Sunday, March 9, brought in Daylight Savings Time and, with it, the first real Spring-like weather of the season. Daylight Savings Time is now in effect from early March to early November, so we now have 4 months of Standard Time and 8 months of Daylight Savings Time, the result being that Daylight Savings Time is now Standard and Standard time is now not. As it seems that, despite all of the saving of daylight we now do from March to November, we still don’t have any more daylight in December and January than we did before the current time regime went into effect, we should consider changing the name of Standard Time to Daylight Deficit Time, thereby prompting government studies and a Federal program to remedy the situation. Perhaps a Daylight Stimulus Plan, in which the government would borrow daylight from foreign countries and issue 300 lumen Daylight Stimulus checks, redeemable at Walmart for sunshine produced in China, to each taxpayer would help to increase the amount of available daylight in the good, old U.S.A. Well, it does seem to have been a long Winter. Sunshine and a southerly breeze brought the mercury up to the mid-40’s on Monday, March 10, and into the mid-50’s on Tuesday, March 11, lifting spirits and brightening attitudes. Pairs of Canada geese have also been observed, seeking good nesting sites near likely looking prospective soybean fields.

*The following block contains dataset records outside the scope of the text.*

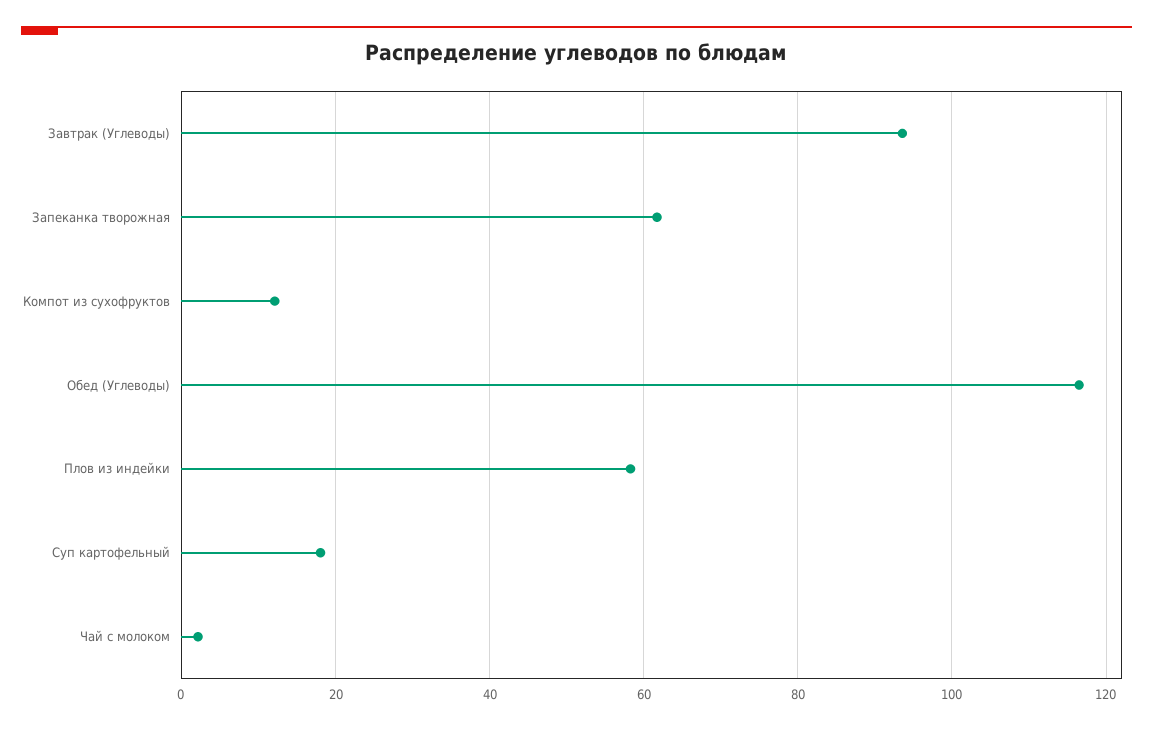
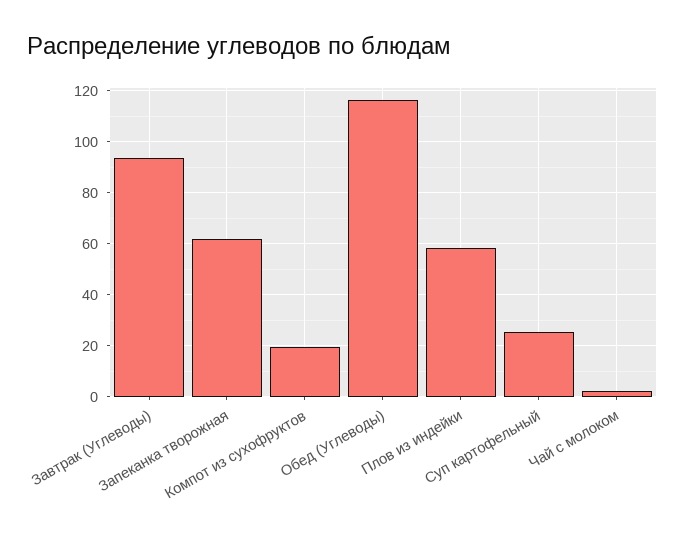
Компот из сухофруктов: 12 -> 20
Суп картофельный: 18 -> 25

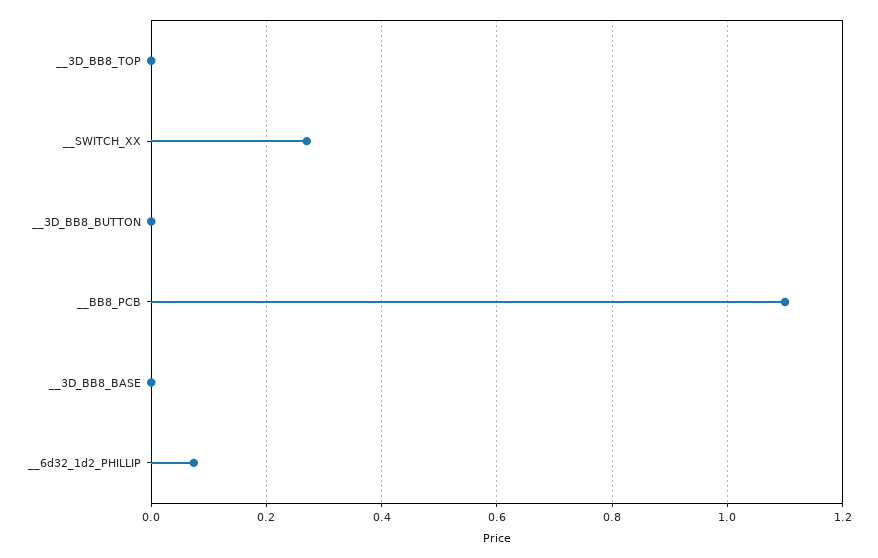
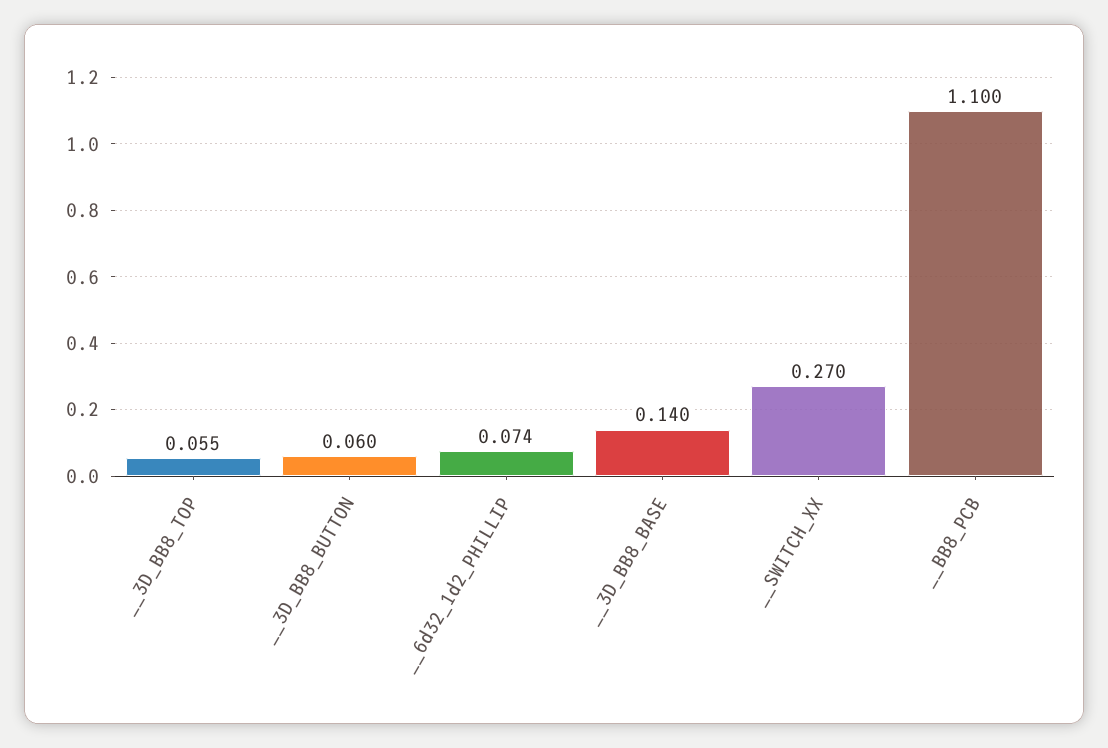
__3D_BB8_TOP: 0 -> 0.055
__3D_BB8_BUTTON: 0 -> 0.06
__3D_BB8_BASE: 0 -> 0.14

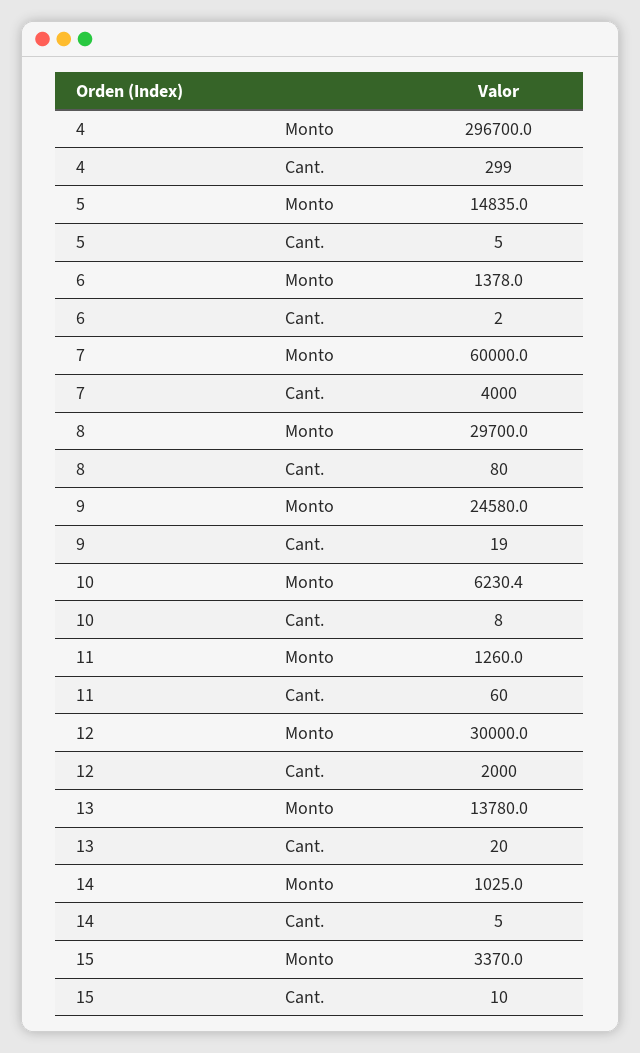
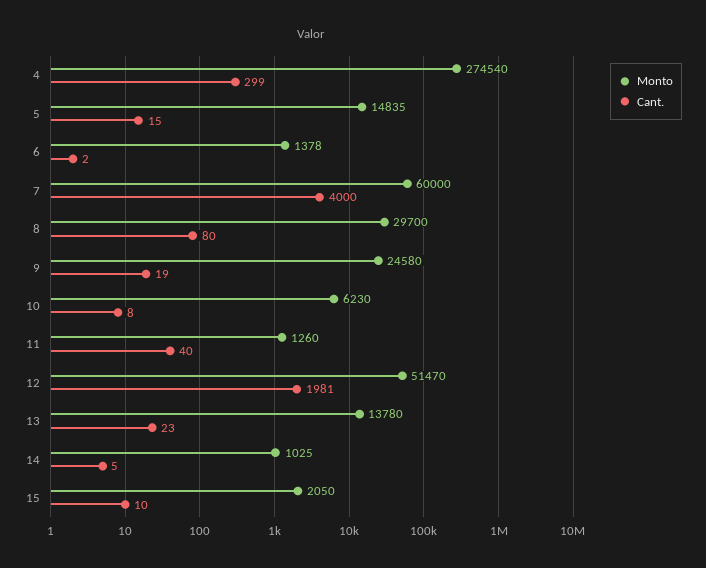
Monto, 4: 296700 -> 274540
Cant., 5: 5 -> 15
Cant., 11: 60 -> 40
Monto, 12: 30000 -> 51470
Cant., 12: 2000 -> 1981
Cant., 13: 20 -> 23
Monto, 15: 3370 -> 2050

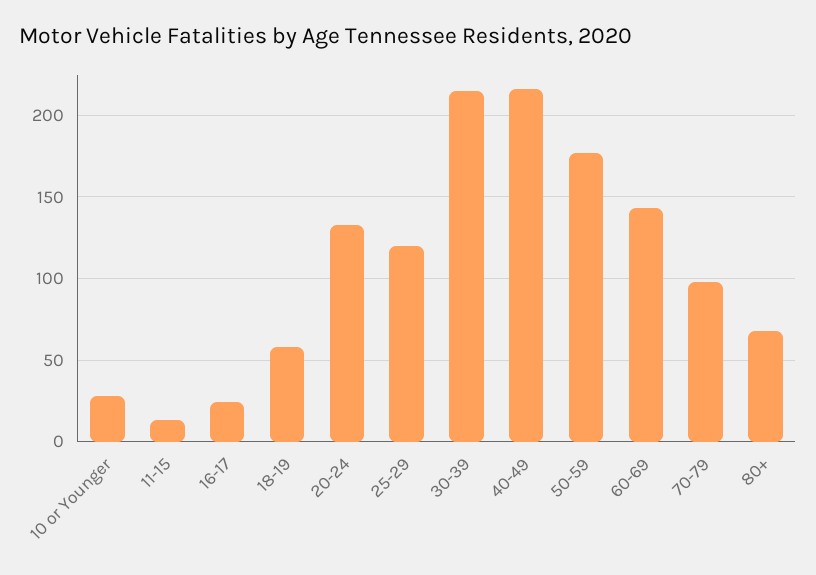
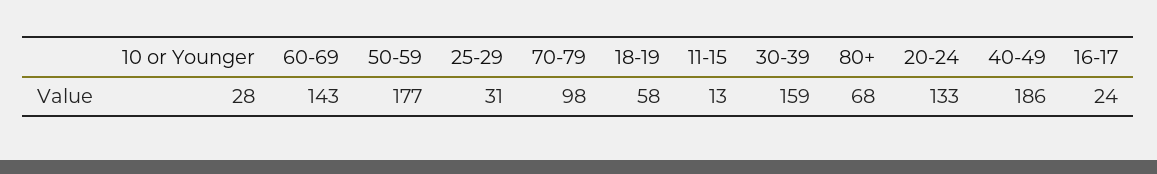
25-29: 120 -> 31
30-39: 215 -> 159
40-49: 215 -> 186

This week’s Spring weather was preceded by Ten degrees below zero on the morning of Friday, March 7, and the weatherman is predicting another relapse into Winter by this coming weekend, just to keep us on our toes.

Six young men of this community passed the “First Responders” test which was given at the Rutland Fire Hall on the evening of Tuesday, March 4. The six, also members of the Rutland-Cayuga Volunteer Fire Department are: Doug Askerooth; Alan Murack; Cameron Gulleson; Jim Fust; Zach Temple; and, Rob Wyum. The Rutland community extends its congratulations to these community volunteers and thanks them for their service to their fellow citizens.